The registrant has entered into indemnity agreements with certain of its directors and executive officers that require the registrant to indemnify such persons against expenses, judgments, fines, settlements and other amounts incurred (including expenses of a derivative action) in connection with any proceeding, whether actual or threatened, to which any such person may be made a party by reason of the fact that such person is or was one of the registrant’s directors or executive officers, provided, among other things, that such person’s conduct was not knowingly fraudulent or deliberately dishonest or constituted willful misconduct.
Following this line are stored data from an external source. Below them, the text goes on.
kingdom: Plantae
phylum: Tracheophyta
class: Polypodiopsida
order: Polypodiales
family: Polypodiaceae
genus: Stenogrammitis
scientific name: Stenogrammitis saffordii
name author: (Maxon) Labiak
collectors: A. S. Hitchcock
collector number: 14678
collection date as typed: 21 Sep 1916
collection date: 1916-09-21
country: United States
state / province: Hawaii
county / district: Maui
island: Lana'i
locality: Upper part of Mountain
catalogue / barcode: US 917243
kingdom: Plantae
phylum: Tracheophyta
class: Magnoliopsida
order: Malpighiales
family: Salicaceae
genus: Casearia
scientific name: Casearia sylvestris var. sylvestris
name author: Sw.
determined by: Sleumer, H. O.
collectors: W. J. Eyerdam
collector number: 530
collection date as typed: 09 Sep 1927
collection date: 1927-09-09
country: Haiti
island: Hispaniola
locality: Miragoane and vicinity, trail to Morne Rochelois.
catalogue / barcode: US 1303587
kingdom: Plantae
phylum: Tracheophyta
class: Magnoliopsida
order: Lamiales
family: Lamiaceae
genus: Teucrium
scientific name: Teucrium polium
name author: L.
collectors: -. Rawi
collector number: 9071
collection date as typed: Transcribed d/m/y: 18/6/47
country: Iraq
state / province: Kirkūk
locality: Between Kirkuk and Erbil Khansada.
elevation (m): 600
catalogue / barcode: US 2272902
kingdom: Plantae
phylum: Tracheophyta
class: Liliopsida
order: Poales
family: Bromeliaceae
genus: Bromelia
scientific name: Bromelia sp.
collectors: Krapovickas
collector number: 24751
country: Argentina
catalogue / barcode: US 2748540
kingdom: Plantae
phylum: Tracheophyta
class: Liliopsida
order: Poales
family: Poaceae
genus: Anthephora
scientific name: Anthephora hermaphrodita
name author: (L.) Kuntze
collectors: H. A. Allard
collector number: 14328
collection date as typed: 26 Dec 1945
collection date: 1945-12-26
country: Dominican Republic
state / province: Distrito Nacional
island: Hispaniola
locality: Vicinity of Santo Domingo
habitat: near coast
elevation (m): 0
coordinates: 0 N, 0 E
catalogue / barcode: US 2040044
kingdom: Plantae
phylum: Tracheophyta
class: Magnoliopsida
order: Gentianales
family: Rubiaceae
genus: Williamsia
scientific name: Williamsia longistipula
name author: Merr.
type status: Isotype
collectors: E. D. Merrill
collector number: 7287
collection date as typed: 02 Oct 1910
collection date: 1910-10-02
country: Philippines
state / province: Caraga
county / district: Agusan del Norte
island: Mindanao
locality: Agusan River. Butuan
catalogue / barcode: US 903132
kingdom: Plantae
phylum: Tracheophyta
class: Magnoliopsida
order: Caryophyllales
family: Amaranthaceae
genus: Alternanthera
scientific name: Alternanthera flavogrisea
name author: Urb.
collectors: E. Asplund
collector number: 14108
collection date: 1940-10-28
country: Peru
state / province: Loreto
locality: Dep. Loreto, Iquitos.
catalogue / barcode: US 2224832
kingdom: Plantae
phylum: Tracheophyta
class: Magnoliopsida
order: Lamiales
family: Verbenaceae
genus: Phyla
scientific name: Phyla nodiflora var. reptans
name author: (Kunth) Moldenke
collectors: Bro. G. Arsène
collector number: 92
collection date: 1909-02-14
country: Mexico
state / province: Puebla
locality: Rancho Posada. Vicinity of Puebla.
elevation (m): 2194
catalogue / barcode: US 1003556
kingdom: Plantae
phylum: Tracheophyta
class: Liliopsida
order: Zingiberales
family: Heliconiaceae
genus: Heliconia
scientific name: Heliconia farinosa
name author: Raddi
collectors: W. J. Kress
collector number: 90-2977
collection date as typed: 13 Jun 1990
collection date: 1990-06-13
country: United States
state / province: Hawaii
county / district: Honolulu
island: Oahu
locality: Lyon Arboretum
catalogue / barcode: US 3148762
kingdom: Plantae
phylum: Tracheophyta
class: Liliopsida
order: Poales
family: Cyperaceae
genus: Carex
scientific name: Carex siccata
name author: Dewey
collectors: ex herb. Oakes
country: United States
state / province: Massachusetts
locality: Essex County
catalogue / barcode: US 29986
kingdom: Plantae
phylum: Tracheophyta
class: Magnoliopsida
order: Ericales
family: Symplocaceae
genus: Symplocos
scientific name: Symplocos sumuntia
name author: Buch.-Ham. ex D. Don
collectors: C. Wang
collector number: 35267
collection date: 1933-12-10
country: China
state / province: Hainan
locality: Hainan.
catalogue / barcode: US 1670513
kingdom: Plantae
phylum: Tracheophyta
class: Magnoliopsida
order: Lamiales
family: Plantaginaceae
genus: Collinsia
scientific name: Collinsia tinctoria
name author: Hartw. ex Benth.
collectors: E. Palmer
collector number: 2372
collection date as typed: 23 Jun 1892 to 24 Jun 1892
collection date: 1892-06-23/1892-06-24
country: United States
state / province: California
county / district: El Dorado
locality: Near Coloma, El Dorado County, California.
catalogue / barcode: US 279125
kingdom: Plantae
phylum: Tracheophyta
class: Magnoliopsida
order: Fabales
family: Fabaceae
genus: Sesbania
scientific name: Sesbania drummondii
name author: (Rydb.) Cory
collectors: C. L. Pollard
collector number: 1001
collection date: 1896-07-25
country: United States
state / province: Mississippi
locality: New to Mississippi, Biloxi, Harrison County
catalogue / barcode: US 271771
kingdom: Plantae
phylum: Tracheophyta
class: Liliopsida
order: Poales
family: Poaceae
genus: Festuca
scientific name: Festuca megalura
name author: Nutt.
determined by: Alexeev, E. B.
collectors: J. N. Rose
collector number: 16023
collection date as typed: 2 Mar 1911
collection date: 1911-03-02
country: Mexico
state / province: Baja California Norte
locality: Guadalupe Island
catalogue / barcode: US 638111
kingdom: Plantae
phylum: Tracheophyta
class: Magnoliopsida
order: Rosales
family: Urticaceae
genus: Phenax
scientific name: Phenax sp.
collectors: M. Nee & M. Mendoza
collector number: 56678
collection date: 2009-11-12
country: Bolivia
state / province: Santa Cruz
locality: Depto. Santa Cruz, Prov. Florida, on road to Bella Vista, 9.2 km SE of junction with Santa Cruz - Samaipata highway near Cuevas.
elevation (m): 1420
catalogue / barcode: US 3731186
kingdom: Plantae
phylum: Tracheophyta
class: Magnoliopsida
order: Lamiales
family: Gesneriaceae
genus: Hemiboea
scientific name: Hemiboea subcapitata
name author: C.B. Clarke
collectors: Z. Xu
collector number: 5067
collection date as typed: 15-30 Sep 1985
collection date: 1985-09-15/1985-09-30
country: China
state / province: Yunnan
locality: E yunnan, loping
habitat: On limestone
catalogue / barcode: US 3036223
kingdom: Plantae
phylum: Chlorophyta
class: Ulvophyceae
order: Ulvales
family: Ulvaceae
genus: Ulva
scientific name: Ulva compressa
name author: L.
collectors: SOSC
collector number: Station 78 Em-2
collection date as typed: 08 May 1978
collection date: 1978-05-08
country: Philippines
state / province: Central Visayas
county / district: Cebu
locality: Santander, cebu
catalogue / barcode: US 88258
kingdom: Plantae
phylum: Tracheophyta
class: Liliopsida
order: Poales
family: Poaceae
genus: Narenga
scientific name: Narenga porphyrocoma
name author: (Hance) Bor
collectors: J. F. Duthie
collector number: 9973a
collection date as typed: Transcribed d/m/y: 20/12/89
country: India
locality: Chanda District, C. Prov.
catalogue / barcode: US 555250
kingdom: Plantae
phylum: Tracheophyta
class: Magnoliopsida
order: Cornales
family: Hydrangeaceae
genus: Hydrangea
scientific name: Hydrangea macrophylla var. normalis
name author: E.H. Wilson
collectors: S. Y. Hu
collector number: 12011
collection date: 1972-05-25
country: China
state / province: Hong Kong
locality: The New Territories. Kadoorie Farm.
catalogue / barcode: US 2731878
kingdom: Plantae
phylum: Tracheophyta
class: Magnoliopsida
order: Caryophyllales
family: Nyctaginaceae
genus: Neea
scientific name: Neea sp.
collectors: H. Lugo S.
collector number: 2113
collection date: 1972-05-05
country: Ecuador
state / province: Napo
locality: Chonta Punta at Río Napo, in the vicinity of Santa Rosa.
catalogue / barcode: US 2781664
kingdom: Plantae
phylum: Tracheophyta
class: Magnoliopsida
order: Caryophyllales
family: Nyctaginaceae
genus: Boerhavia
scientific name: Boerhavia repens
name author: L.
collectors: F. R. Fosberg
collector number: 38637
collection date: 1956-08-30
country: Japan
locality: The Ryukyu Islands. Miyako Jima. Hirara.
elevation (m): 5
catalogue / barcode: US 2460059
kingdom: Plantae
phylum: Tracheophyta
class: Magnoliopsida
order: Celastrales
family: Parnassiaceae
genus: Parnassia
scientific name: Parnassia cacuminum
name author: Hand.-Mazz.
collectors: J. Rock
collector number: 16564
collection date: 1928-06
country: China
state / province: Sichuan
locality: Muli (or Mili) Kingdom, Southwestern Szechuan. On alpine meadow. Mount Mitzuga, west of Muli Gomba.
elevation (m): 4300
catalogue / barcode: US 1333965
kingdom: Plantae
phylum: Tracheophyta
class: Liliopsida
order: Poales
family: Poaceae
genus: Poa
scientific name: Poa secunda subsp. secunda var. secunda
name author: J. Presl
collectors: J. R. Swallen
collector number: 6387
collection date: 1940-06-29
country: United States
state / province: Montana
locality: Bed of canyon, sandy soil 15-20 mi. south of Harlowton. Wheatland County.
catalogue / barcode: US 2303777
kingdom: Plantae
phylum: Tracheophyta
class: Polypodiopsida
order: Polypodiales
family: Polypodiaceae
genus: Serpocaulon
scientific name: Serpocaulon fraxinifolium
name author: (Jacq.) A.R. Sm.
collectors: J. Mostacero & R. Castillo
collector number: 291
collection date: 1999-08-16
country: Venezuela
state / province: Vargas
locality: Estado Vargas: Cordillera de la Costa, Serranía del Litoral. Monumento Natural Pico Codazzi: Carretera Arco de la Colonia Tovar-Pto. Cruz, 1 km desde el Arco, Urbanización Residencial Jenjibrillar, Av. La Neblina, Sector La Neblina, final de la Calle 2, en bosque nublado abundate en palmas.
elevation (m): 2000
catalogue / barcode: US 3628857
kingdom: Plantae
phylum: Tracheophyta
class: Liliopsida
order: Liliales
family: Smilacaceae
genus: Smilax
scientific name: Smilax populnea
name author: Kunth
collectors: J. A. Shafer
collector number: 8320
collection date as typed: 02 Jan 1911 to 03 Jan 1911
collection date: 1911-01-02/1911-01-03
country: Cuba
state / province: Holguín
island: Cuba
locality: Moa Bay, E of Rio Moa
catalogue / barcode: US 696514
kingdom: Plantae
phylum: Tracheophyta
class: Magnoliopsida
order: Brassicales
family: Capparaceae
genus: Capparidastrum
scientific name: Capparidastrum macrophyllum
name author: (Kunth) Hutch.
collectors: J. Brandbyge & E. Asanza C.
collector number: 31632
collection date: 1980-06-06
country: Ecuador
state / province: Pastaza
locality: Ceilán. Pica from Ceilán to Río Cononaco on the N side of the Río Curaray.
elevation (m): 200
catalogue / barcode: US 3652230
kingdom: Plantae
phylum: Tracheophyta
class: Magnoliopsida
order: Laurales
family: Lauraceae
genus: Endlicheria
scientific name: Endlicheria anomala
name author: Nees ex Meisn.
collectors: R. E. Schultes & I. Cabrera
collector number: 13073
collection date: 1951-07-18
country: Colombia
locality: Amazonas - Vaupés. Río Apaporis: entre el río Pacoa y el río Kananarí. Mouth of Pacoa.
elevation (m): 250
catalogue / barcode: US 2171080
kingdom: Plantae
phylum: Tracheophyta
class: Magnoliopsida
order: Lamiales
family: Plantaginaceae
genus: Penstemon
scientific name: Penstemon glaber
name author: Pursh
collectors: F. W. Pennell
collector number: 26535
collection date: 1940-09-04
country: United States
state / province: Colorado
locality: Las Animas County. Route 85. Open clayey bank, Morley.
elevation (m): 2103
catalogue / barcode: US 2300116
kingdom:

The indemnification agreements also set forth certain procedures that will apply in the event of a claim for indemnification thereunder.

 

At present, there is no pending litigation or proceeding involving any of the registrant’s directors or executive officers as to which indemnification is being sought nor is the registrant aware of any threatened litigation that may result in claims for indemnification by any executive officer or director.

 

We also maintain directors' and officers’ liability insurance which covers certain liabilities of our directors and officers arising out of claims based on acts or omissions in their capacities as directors or officers, including liabilities under the Securities Act.